ANGELA CAPUTO E GIOVANNA SANTARSIERO PROTAGONISTE AL PREMIO “L’INEDITO” 2026
Due riconoscimenti importanti per Officina Mediterranea: primo posto per Angela Caputo nella narrativa e secondo posto per Giovanna Santarsiero nei romanzi al prestigioso Premio dedicato a Francesco De Sanctis.
Nel cuore dell’Irpinia, a Morra De Sanctis, si è svolta la XVIII edizione del Premio Letterario Nazionale “L’Inedito – sulle tracce del De Sanctis”, un appuntamento che ormai è molto più di un concorso: è un presidio culturale, un punto d’incontro tra memoria e futuro.
La giornata del 25 aprile ha dato all’evento un respiro ancora più profondo, intrecciando la celebrazione letteraria con un momento di riflessione civile dedicato agli 80 anni dal voto alle donne. Un segnale chiaro: la cultura non è mai scollegata dalla storia, ma ne è il battito continuo.
Tra le numerose opere arrivate da tutta Italia e anche dall’estero, Officina Mediterranea si è distinta con due figure di riferimento che hanno portato sul palco talento, visione e identità.

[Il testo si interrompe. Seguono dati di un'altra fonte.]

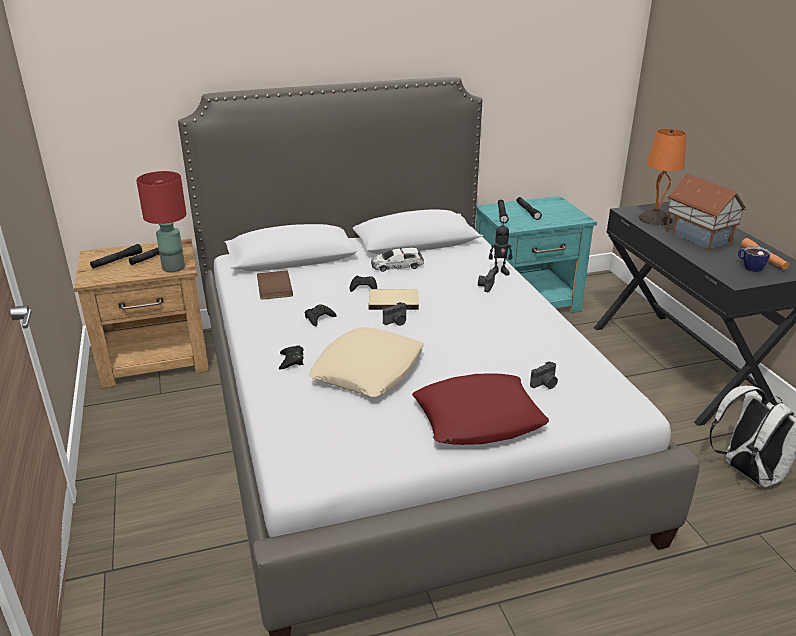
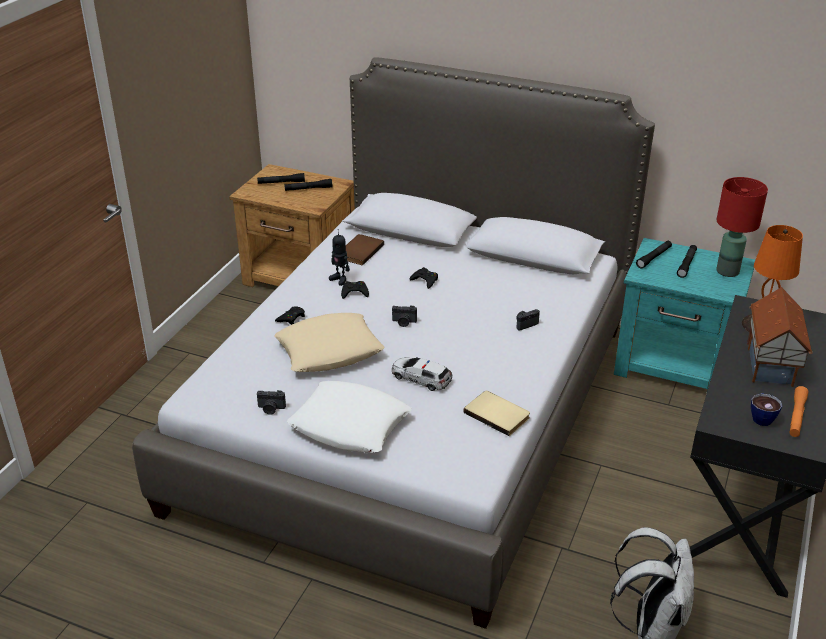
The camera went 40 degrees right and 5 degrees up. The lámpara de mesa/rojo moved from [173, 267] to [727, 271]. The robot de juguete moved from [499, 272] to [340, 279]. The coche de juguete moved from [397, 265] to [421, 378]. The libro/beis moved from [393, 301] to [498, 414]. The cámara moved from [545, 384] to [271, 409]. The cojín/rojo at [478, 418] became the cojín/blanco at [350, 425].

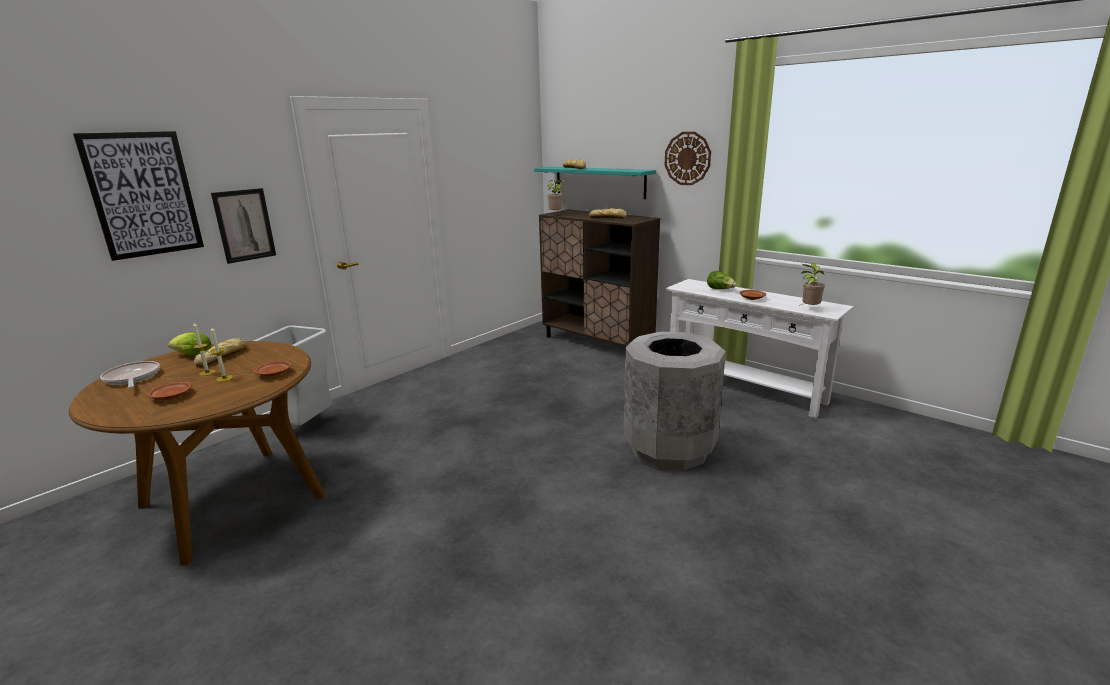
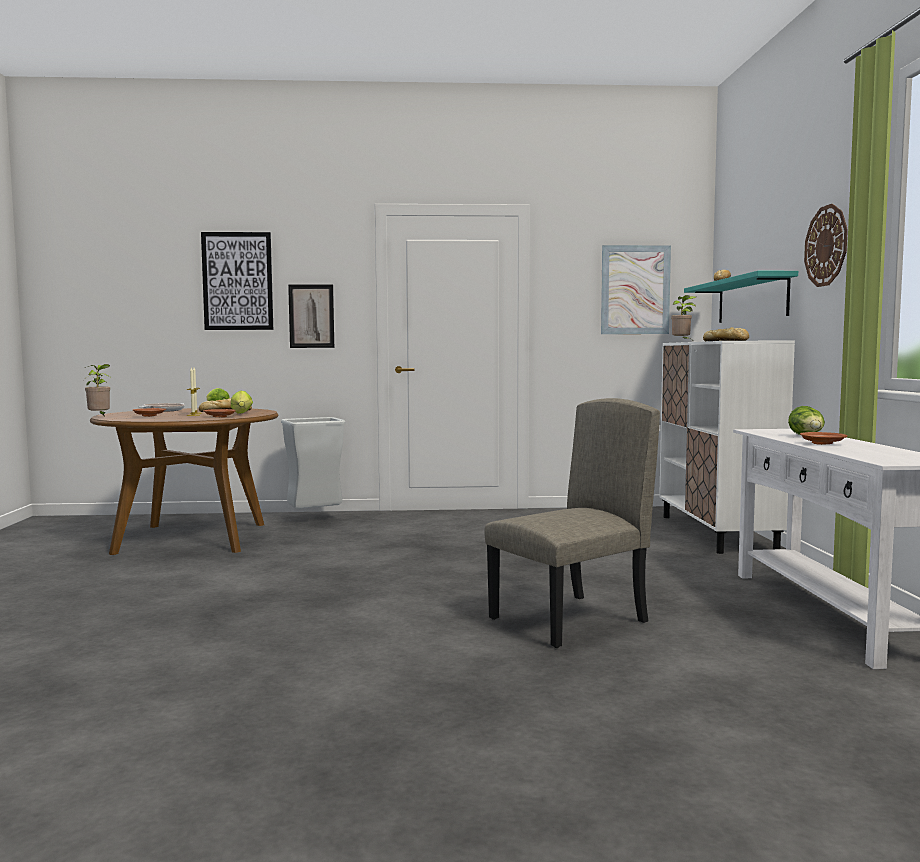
The camera went 45 degrees right and 15 degrees down. The armario/marrón at [597, 343] became the armario/blanco at [716, 533]. The planta en maceta moved from [809, 308] to [100, 417]. The papelera/gris at [669, 448] was replaced by the silla/beis at [569, 620]. The cuadro at [635, 290] appeared. The lechuga at [242, 414] appeared.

A conquistare il primo posto nella categoria Racconti è stata Angela Caputo, referente regionale di Officina Mediterranea Friuli Venezia Giulia, con l’opera “Madri silenziose”. Una raccolta intensa, capace di entrare in punta di piedi nelle vite di madri segnate da storie difficili, spesso invisibili. Racconti che non cercano effetti, ma verità. Un lavoro profondo, dedicato alla memoria del piccolo Domenico Caliendo e della sua mamma Patrizia Mercolino, che trasforma la scrittura in testimonianza viva.
Subito dopo, nella sezione Romanzi, il secondo posto è andato a Giovanna Santarsiero, referente regionale di Officina Mediterranea Basilicata, con “Craco – Il segreto dei Superstiti”. Un romanzo che si muove tra realtà e dimensione interiore, seguendo il viaggio del giornalista Michele Loconte tra le rovine di un paese fantasma. Qui la narrazione diventa esperienza: terra, anima e fede si intrecciano in un percorso che invita a riflettere sul confine sottile tra presenza e assenza. Un omaggio autentico alla Lucania, potente e identitario.
Il riconoscimento le è stato consegnato da Rosa Bianco, presidente della Commissione Romanzo.
L’evento, ospitato presso il Castello dei Principi Biondi Morra, ha visto la partecipazione di autori, giurie e istituzioni, confermando il valore nazionale – e sempre più internazionale – del premio. Non sono mancati momenti artistici, tra musica e teatro, con le esibizioni del Conservatorio “Cimarosa”, a rendere ancora più vivo un contesto già ricco di significato.
A guidare questa macchina culturale, il patron Silvio Sallicandro, che ha ribadito l’impegno nella promozione della scrittura e dei nuovi talenti, mantenendo gratuita la partecipazione e garantendo ai vincitori la pubblicazione delle opere nella collana editoriale dedicata al De Sanctis.